The government is mulling a fund of funds to draw money from EPFO, PFRDA, LIC into infrastructure investments.

Workers talk on mobile phones at a road construction site in Bhopal District, Madhya Pradesh, India. (Photographer: Anindito Mukherjee/Bloomberg)
Workers talk on mobile phones at a road construction site in Bhopal District, Madhya Pradesh, India. (Photographer: Anindito Mukherjee/Bloomberg)

In a continued attempt to draw more funds towards infrastructure investments, the government is mulling a new structure to attract long-term money parked with institutions like the Employee Provident Fund Organisation, the Pension Fund Regulatory and Development Authority and Life Insurance Corp. of India.

According to three people familiar with the matter, the government is considering setting up a new "fund of funds" under the National Investment and Infrastructure Fund, which will be used to invest in operational projects. This fund of funds will look to tap into long-term funds held by EPFO, PFRDA, LIC and other public-sector entities, the first of the three people cited earlier said.

The NIIF, which will steer this new fund of funds, is currently in talks with these organisations to pitch the idea, the person cited earlier said. The discussions are at early stages, the two other people said.

Funding Infrastructure

Funding infrastructure has remained a challenge for India for decades. A spurt in bank funding after the global financial crisis led to a pile-up of bad loans and traditional lenders risk averse.

To bridge the funding gap, the government set up the National Infrastructure Investment Fund in 2015. The NIIF already has three funds under it—a master fund, a fund of funds focused on social infrastructure, and a strategic opportunities fund structured as private equity fund. Across these three funds, the NIIF manages $4.5 billion, according to its website.

The new fund of funds being considered is separate from these, said the second person cited earlier.

The government is trying to convince domestic insurance and pension companies to put money in infrastructure projects as funds are required but government budgets are constrained, the first person said. These monies can be invested in operational projects, particularly listed infrastructure investment trusts or InvITs, said this person, adding that if may also help improve returns for these organisations.

Not everyone agrees.

In the last 10 years, one of the largest sources of bad debt has been the infrastructure sector and many of these risks were beyond the capacity of any private entity to manage, said Suneet K Maheshwari, managing partner at Udvik Infrastructure Advisors. Many of these emerged due to judicial decisions or multi-layered government approval processes, he said.

Should our retirement money be invested in projects where risk is high? Insurance and pension/provident funds comprise hard earned savings of the working class and should be invested wisely in safer investments. Mandating them to invest in infrastructure sector with its current risks could potentially risk these savings of people and create a political backlash.
Suneet K Maheshwari, Managing Partner at Udvik Infrastructure Advisors

Within Investment Mandates

To be sure, organisations such as the EPFO, PFRDA and LIC all have strict investment mandates with a large share of funds collected directed towards safe investments such as government securities.

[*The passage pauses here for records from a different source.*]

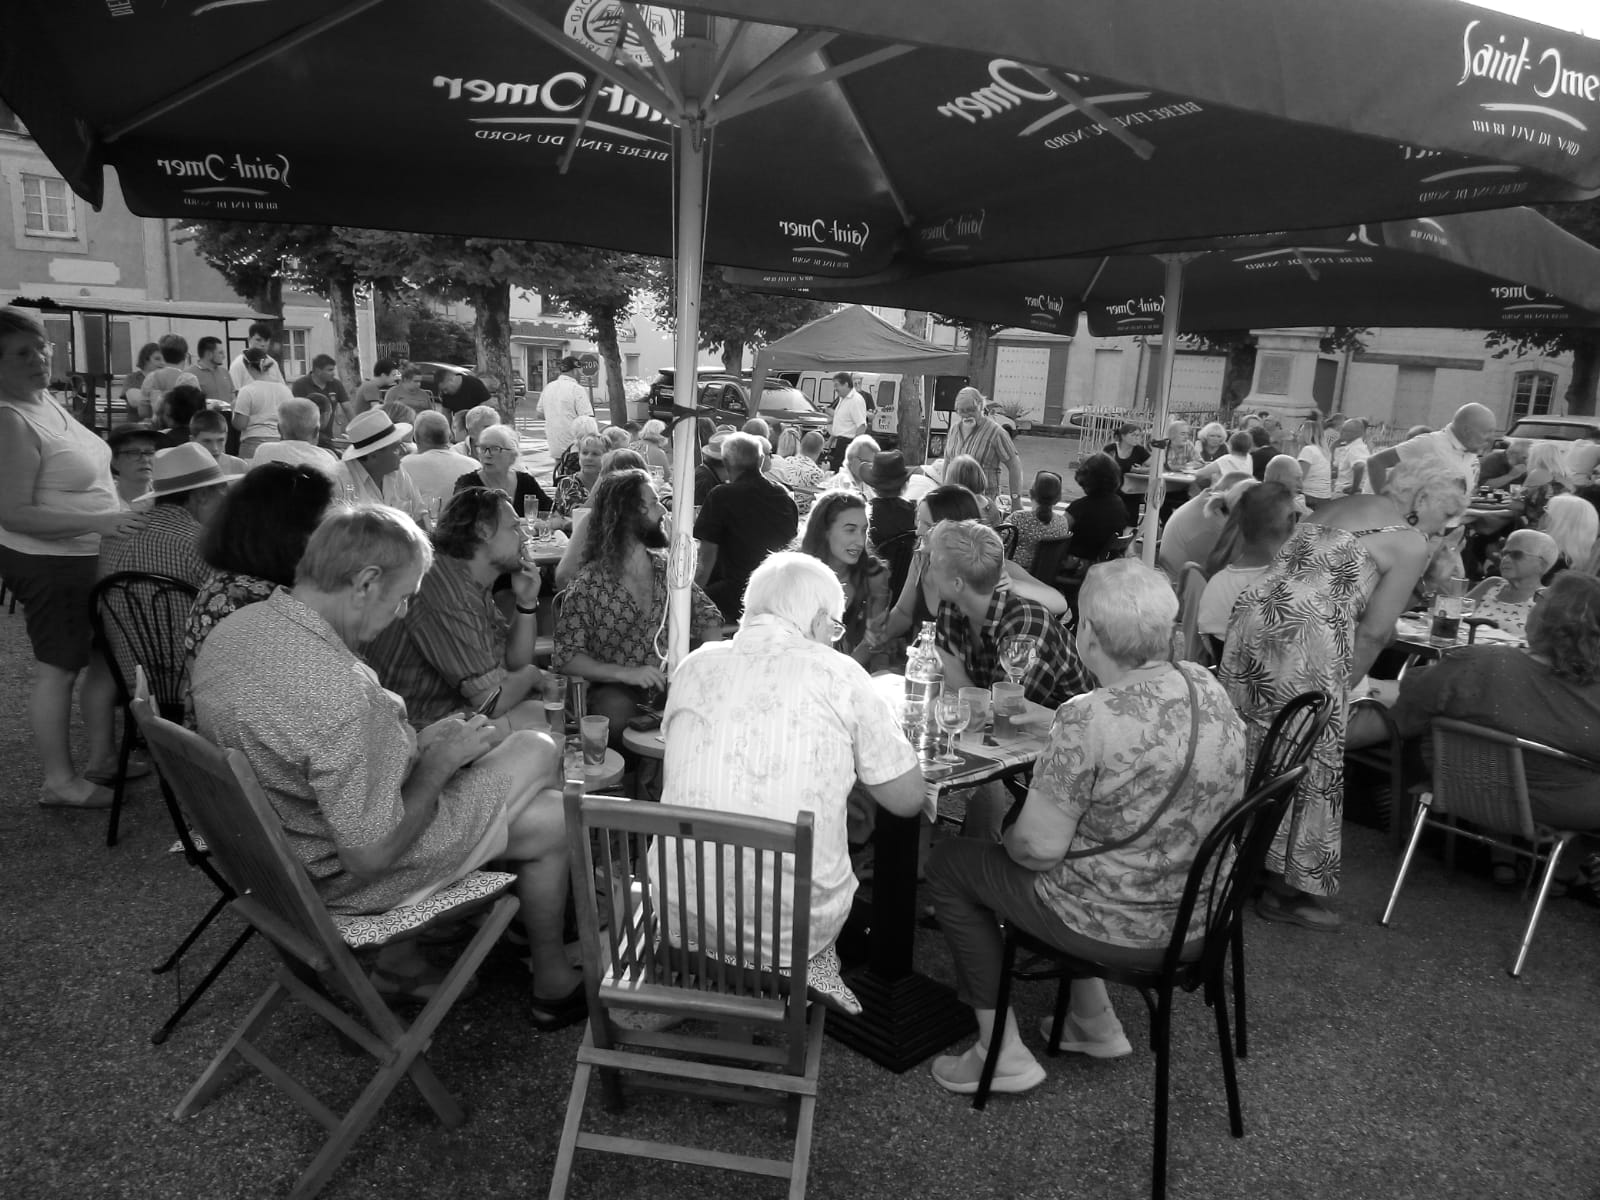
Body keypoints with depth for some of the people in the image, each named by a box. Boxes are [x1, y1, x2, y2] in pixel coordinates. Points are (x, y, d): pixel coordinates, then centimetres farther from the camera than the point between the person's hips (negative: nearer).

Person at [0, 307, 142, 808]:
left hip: (87, 556, 9)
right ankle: (59, 781, 15)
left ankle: (101, 759, 31)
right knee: (58, 669, 2)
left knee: (106, 656, 17)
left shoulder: (46, 399, 7)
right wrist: (97, 521, -29)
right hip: (48, 563, -9)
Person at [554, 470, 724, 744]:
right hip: (616, 690, -4)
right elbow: (566, 656, -8)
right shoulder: (589, 584, -5)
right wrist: (624, 673, -22)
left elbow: (706, 616, 15)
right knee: (617, 711, -36)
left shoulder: (669, 569, 9)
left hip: (669, 685, 4)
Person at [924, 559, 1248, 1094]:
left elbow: (1039, 846, -24)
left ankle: (1003, 1054, 16)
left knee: (948, 864, 9)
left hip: (1124, 927, -8)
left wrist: (1008, 839, -1)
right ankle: (1096, 1022, 37)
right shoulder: (1206, 684, -4)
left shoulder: (1089, 720, -29)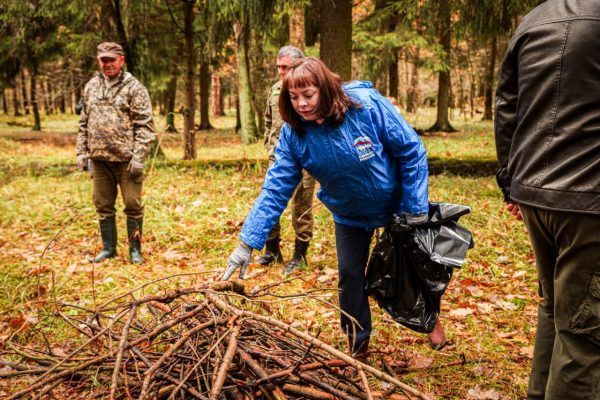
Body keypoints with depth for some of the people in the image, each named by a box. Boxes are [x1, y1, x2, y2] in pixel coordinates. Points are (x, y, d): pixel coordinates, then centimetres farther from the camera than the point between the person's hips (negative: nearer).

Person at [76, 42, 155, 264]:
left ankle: (135, 249, 16)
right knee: (103, 205, 13)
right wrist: (81, 151, 10)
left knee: (133, 205, 2)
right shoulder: (91, 86, 12)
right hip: (99, 158, 5)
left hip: (125, 158, -5)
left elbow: (145, 126, -10)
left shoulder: (134, 88, -5)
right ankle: (108, 248, 26)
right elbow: (84, 122, 17)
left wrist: (138, 157, -16)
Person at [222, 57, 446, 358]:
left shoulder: (366, 104, -31)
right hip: (349, 215, 2)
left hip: (397, 205, -2)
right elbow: (276, 189, -23)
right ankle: (357, 345, 29)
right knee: (350, 275, 5)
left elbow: (411, 151, -22)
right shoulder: (293, 133, -22)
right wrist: (248, 242, -30)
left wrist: (416, 206, -19)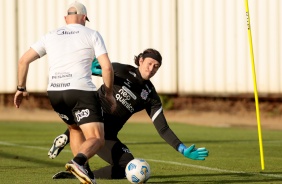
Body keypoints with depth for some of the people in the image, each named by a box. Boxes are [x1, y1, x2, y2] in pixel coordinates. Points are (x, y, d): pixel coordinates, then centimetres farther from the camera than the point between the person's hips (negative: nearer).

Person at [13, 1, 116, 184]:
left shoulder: (50, 36, 18)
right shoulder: (92, 35, 8)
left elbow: (24, 60, 14)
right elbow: (107, 67, -1)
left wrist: (21, 88, 24)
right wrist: (109, 94, 11)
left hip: (54, 92, 5)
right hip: (81, 91, -4)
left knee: (75, 129, 29)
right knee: (97, 139, -4)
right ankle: (79, 161, -36)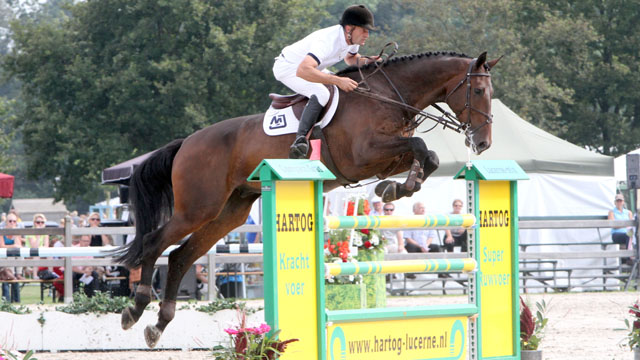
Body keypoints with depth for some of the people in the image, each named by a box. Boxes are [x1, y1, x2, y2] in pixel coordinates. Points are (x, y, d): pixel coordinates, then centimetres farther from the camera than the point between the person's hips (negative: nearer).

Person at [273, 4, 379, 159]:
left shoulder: (353, 39, -11)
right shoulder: (327, 41, -38)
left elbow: (351, 59, 14)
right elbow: (303, 71, -51)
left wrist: (367, 61, -10)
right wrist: (338, 80, -54)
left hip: (311, 66, 10)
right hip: (288, 68, -10)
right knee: (321, 94, -34)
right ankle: (300, 140, -38)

As such, any investments into infrastructure would be limited.

The second person cited earlier, an official at PFRDA, said it must be examined how the investments meet their safety criteria. Each organisation has to take its own call, this person said, adding a "small part" can be invested in the funds of funds. A decision on the quantum will be taken at a later stage.

The third person cited earlier, an official at the EPFO, also said the proposal is at an early stage. EPFO will likely invest a small amount of Rs 100-200 crore initially from their corpus to help finance infrastructure projects, the third person said. This investment from EPFO will be within the existing investment guidelines of the provident fund body, the person added.

The PFRDA has close to Rs 6 lakh crore in assets under management, while EPFO has a corpus of over Rs 12 lakh crore.

According to Maheshwari, if policymakers wish for more monies to flow into infrastructure, they should focus on de-risking the infrastructure sector for an equity or a debt investor. "Given our multi-party democracy and a three-layered governance structure (union, state and local), along with the ability of the courts to intervene, achieving this de-risking will be complex and also take time," he said.